Cysteinyl leukotriene receptor 1 (cysLT1R) regulates osteoclast differentiation and bone resorption

Figures & data

Figure 1. CysLTR-1 but not cysLTR-2 is expressed in BMM cells. Human SH-SY5Y cells were used as a positive control. (A) Gene expression of cysLTR-1 could be detected in BMMs; (B) Protein expression of cysLTR-1 could be detected in BMMs; (C) Gene expression of cysLTR-2 could not be detected in BMMs; (D) Protein expression of cysLTR-2 could not be detected in BMM cells.

Figure 2. CysLTR-1 expression was increased during the process of osteoclast differentiation. BMMs were cultured with 50 ng/ml RANKL and 20 ng/ml M-CSF for 1, 3, or 6 days. (A) Expression of NFATc1 and TRAP; (B) CysLTR-1 was significantly upregulated in response to RANKL and M-CSF treatment at the mRNA level; (C) Western blot analysis revealed that cysLTR-1 was significantly upregulated in response to RANKL and M-CSF treatment at the protein level (*, p < .01 vs. vehicle group).

Figure 3. Overexpression of cysLTR-1 promoted osteoclast differentiation. (A) Successful overexpression of cysLTR-1 is shown in Figure 1(A); (B) Overexpression of cysLTR-1 markedly increased NFATc1 and TRAP at the mRNA level; (C) Overexpression of cysLTR-1 markedly increased NFATc1 and TRAP at the protein level (*, #, p < .01 vs. previous column group).

Figure 4. The cysLTR-1 specific inhibitor montelukast inhibited osteoclastogenesis of BMMs. (A) Montelukast prevented the RANKL- and M-CSF-induced increase in the expression of NFATc1 and TRAP at the mRNA level in BMMs; (B) Montelukast prevented the RANKL- and M-CSF-induced increase in the expression of NFATc1 and TRAP at the protein level in BMMs (*, #, p < .01 vs. previous column group).

Figure 5. Effects of montelukast on the osteoclastogenesis-related signalling pathway. Mouse BMMs were incubated in serum-free medium for 5 h and pretreated with vehicle or montelukast (10 µM) for 2 h. Cells were treated with RANKL (50 ng/ml) and M-CSF (20 ng/ml) for 30 min. (A). Phosphorylation of MAPK family members EKR, JNK and p38; (B). Phosphorylation of AKT; (C). Phosphorylation of IκBα and p65 (*, #, p < .01 vs. previous column group).

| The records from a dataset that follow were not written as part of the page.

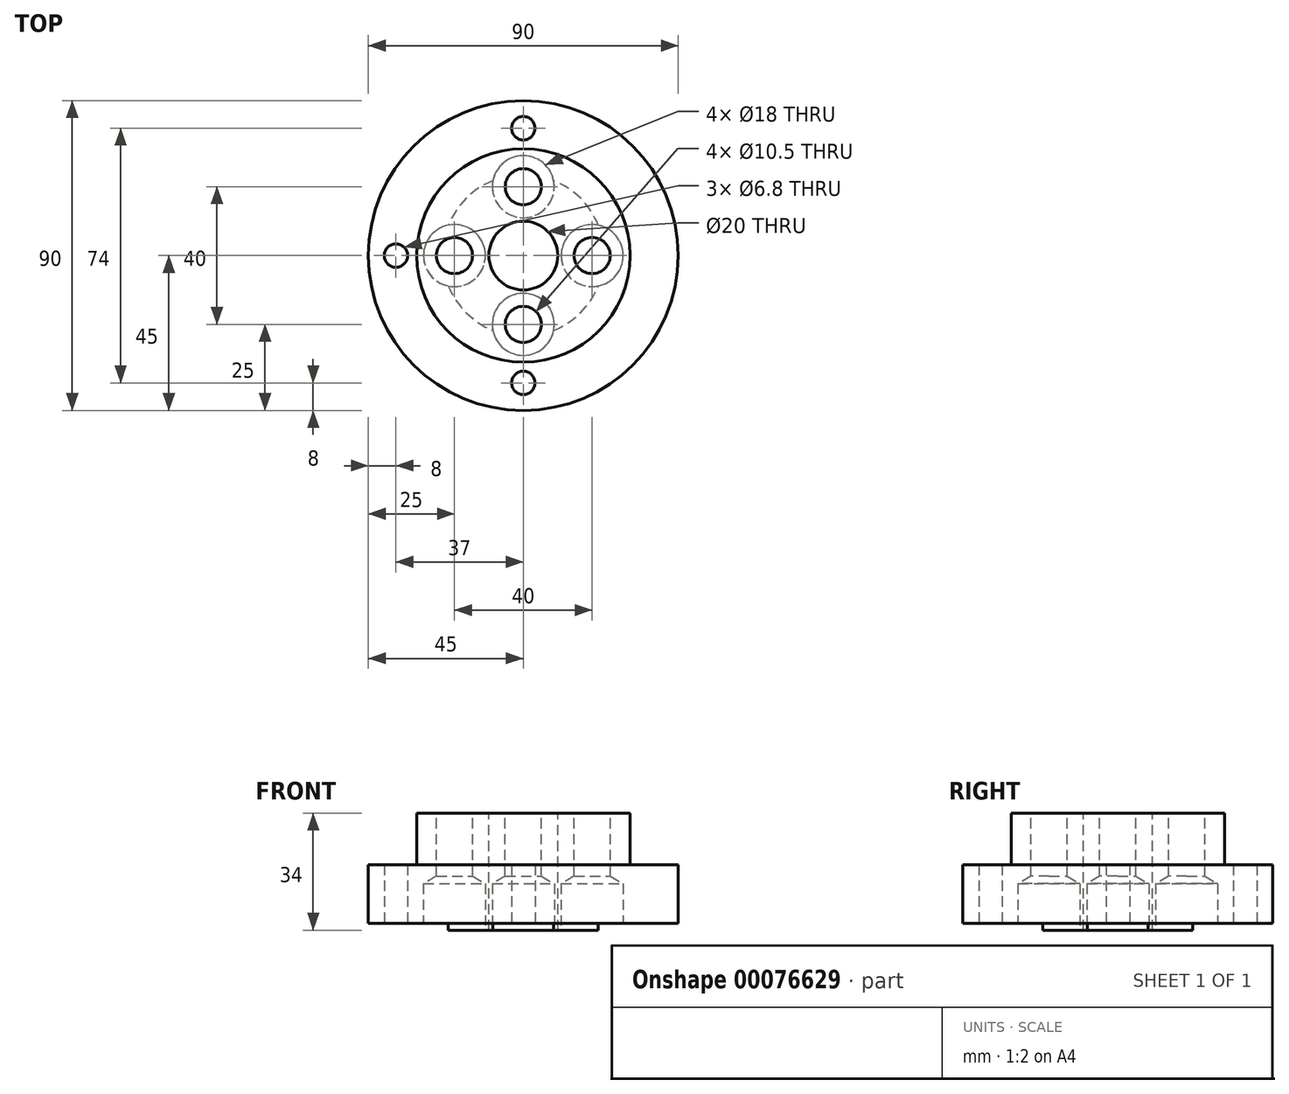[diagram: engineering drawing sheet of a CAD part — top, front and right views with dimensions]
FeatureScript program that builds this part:
annotation { "Feature Type Name" : "Feature", "Feature Type Description" : "" }
export const myFeature = defineFeature(function(context is Context, id is Id, definition is map)
    precondition{}
    {
        {
            var Q0;
            Q0=qCreatedBy(makeId("Top.planeOp"),FACE);
            var sketch = newSketch(context, id + "F0", { "sketchPlane" : qUnion([Q0])});
            skCircle(sketch, "E0", {"center": v(0, 0) * mm, "radius": 45 * mm});
            skSolve(sketch);
        }
        {
            var Q0;
            Q0=qSketchRegion(id+"F0",true);
            extrude(context, id + "F1", {"entities" : qUnion([Q0]), "depth" : 17 * mm});
        }
        {
            var Q0;
            Q0=makeQuery(id+"F1.opExtrude","CAP_FACE",FACE,{"disambiguationData":[OSD([sQuery(id+"F0.wireOp",EDGE,"E0")])],"isStart":false});
            var sketch = newSketch(context, id + "F2", { "sketchPlane" : qUnion([Q0])});
            skCircle(sketch, "E1", {"center": v(0, 0) * mm, "radius": 31 * mm});
            skSolve(sketch);
        }
        {
            var Q0;
            Q0=qSketchRegion(id+"F2",true);
            extrude(context, id + "F3", {"entities" : qUnion([Q0]), "operationType" : NewBodyOperationType.ADD, "depth" : 15 * mm});
        }
        {
            var Q0;
            Q0=makeQuery(id+"F3.opExtrude","CAP_FACE",FACE,{"disambiguationData":[OSD([sQuery(id+"F2.wireOp",EDGE,"E1")])],"isStart":false});
            var sketch = newSketch(context, id + "F4", { "sketchPlane" : qUnion([Q0])});
            skCircle(sketch, "E2", {"center": v(0, 0) * mm, "radius": 10 * mm});
            skSolve(sketch);
        }
        {
            var Q0;
            Q0=makeQuery(id+"F3.opExtrude","CAP_FACE",FACE,{"disambiguationData":[OSD([sQuery(id+"F2.wireOp",EDGE,"E1")])],"isStart":false});
            var sketch = newSketch(context, id + "F5", { "sketchPlane" : qUnion([Q0])});
            skCircle(sketch, "E3", {"center": v(20, 0) * mm, "radius": 5.25 * mm});
            skCircle(sketch, "E4", {"center": v(0, -20) * mm, "radius": 5.25 * mm});
            skCircle(sketch, "E5", {"center": v(-20, 0) * mm, "radius": 5.25 * mm});
            skCircle(sketch, "E6", {"center": v(0, 20) * mm, "radius": 5.25 * mm});
            skSolve(sketch);
        }
        {
            var Q0;
            Q0=makeQuery(id+"F1.opExtrude","CAP_FACE",FACE,{"disambiguationData":[OSD([sQuery(id+"F0.wireOp",EDGE,"E0")])],"isStart":true});
            var sketch = newSketch(context, id + "F6", { "sketchPlane" : qUnion([Q0])});
            skCircle(sketch, "E7", {"center": v(0, 0) * mm, "radius": 23.5 * mm});
            skSolve(sketch);
        }
        {
            var Q0;
            Q0=qSketchRegion(id+"F6",true);
            extrude(context, id + "F7", {"entities" : qUnion([Q0]), "operationType" : NewBodyOperationType.ADD, "depth" : 2 * mm});
        }
        {
            var Q0;
            Q0=makeQuery(id+"F7.opExtrude","CAP_FACE",FACE,{"disambiguationData":[OSD([sQuery(id+"F6.wireOp",EDGE,"E7")])],"isStart":false});
            var sketch = newSketch(context, id + "F8", { "sketchPlane" : qUnion([Q0])});
            skCircle(sketch, "E8", {"center": v(0, 20) * mm, "radius": 9 * mm});
            skCircle(sketch, "E9", {"center": v(20, 0) * mm, "radius": 9 * mm});
            skCircle(sketch, "E10", {"center": v(0, -20) * mm, "radius": 9 * mm});
            skCircle(sketch, "E11", {"center": v(-20, 0) * mm, "radius": 9 * mm});
            skSolve(sketch);
        }
        {
            var Q0;
            Q0=sQuery(id+"F8.wireOp",VERTEX,"E11.center");
            var Q1;
            Q1=sQuery(id+"F8.wireOp",VERTEX,"E8.center");
            var Q2;
            Q2=sQuery(id+"F8.wireOp",VERTEX,"E9.center");
            var Q3;
            Q3=sQuery(id+"F8.wireOp",VERTEX,"E10.center");
            var Q4;
            Q4=makeQuery(id+"F1.opExtrude","SWEPT_BODY",BODY,{"disambiguationData":[OSD([sQuery(id+"F0.wireOp",EDGE,"E0")])]});
            hole(context, id + "F9", {"style" : HoleStyle.SIMPLE, "endStyle" : HoleEndStyle.BLIND, "holeDiameter" : 18 * mm, "holeDepth" : 13.5 * mm, "startFromSketch" : true, "locations" : qUnion([Q0, Q1, Q2, Q3]), "scope" : qUnion([Q4])});
        }
        {
            var Q0;
            Q0=sQuery(id+"F4.wireOp",VERTEX,"E2.center");
            var Q1;
            Q1=makeQuery(id+"F1.opExtrude","SWEPT_BODY",BODY,{"disambiguationData":[OSD([sQuery(id+"F0.wireOp",EDGE,"E0")])]});
            hole(context, id + "F10", {"style" : HoleStyle.SIMPLE, "endStyle" : HoleEndStyle.THROUGH, "holeDiameter" : 20 * mm, "startFromSketch" : true, "locations" : qUnion([Q0]), "scope" : qUnion([Q1]), "isTappedThrough" : true});
        }
        {
            var Q0;
            Q0=sQuery(id+"F5.wireOp",VERTEX,"E5.center");
            var Q1;
            Q1=sQuery(id+"F5.wireOp",VERTEX,"E6.center");
            var Q2;
            Q2=sQuery(id+"F5.wireOp",VERTEX,"E3.center");
            var Q3;
            Q3=sQuery(id+"F5.wireOp",VERTEX,"E4.center");
            var Q4;
            Q4=makeQuery(id+"F1.opExtrude","SWEPT_BODY",BODY,{"disambiguationData":[OSD([sQuery(id+"F0.wireOp",EDGE,"E0")])]});
            hole(context, id + "F11", {"style" : HoleStyle.SIMPLE, "endStyle" : HoleEndStyle.THROUGH, "holeDiameter" : 10.5 * mm, "startFromSketch" : true, "locations" : qUnion([Q0, Q1, Q2, Q3]), "scope" : qUnion([Q4]), "isTappedThrough" : true});
        }
        {
            var Q0;
            Q0=makeQuery(id+"F1.opExtrude","CAP_FACE",FACE,{"disambiguationData":[OSD([sQuery(id+"F0.wireOp",EDGE,"E0")])],"isStart":true});
            var sketch = newSketch(context, id + "F12", { "sketchPlane" : qUnion([Q0])});
            skLineSegment(sketch, "E12", {"start": v(0, 0) * mm, "end": v(-37, 0) * mm});
            skLineSegment(sketch, "E13", {"start": v(0, 0) * mm, "end": v(0, 37) * mm});
            skPoint(sketch, "E13.endSnap0", {"position": v(0, 29) * mm});
            skLineSegment(sketch, "E14.MirrorCS", {"start": v(0, 0) * mm, "end": v(37, 0) * mm});
            skLineSegment(sketch, "E15.MirrorCS", {"start": v(0, 0) * mm, "end": v(0, -37) * mm});
            skSolve(sketch);
        }
        {
            var Q0;
            Q0=sQuery(id+"F12.wireOp",VERTEX,"E13.end");
            var Q1;
            Q1=sQuery(id+"F12.wireOp",VERTEX,"E12.end");
            var Q2;
            Q2=sQuery(id+"F12.wireOp",VERTEX,"E15.MirrorCS.end");
            var Q3;
            Q3=sQuery(id+"F12.wireOp",VERTEX,"E14.MirrorCS.end");
            var Q4;
            Q4=makeQuery(id+"F1.opExtrude","SWEPT_BODY",BODY,{"disambiguationData":[OSD([sQuery(id+"F0.wireOp",EDGE,"E0")])]});
            hole(context, id + "F13", {"style" : HoleStyle.SIMPLE, "endStyle" : HoleEndStyle.THROUGH, "holeDiameter" : 6.8 * mm, "startFromSketch" : true, "locations" : qUnion([Q0, Q1, Q2, Q3]), "scope" : qUnion([Q4]), "isTappedThrough" : true});
        }
    });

Figure 6. Effects of montelukast on the generation of osteoclastogenesis-related reactive oxygen species (ROS) and calcium signalling activation. Mouse BMMs were incubated in serum-free medium for 5 h and pretreated with vehicle or montelukast (10 µM) for 2 h, followed by incubation with 50 ng/ml RANKL and 20 ng/ml M-CSF for 30 min. (A) Representative images for DCF fluorescence; (B) Phosphorylation of PLCγ2 (*, #, p < .01 vs. previous column group).

Figure 7. Montelukast inhibited interaction between TRAF6 and RANK. Mouse BMMs were incubated in serum-free medium for 5 h and pretreated with vehicle or montelukast (10 µM) for 2 h, followed by incubation with 50 ng/ml RANKL and 20 ng/ml M-CSF for 6 h. Representative images for co-immunoprecipitation of TRAF6 and RANK (*, #, p < .01 vs. previous column group).

Figure 8. Montelukast ameliorated ovariectomy-induced bone loss by suppressing osteoclast activity. Ovariectomized mice were intraperitoneally injected with montelukast or vehicle control (2 days each time for 4 weeks). (A) Bone volume/tissue volume was analyzed; (B) Bone trabecular number was analyzed; (C) Eroded surface/bone surface was analyzed; (D) TRAP staining of the proximal tibiae of Sham, OVX and montelukast-treated OVX mice (*, #, p < .01 vs. previous column group).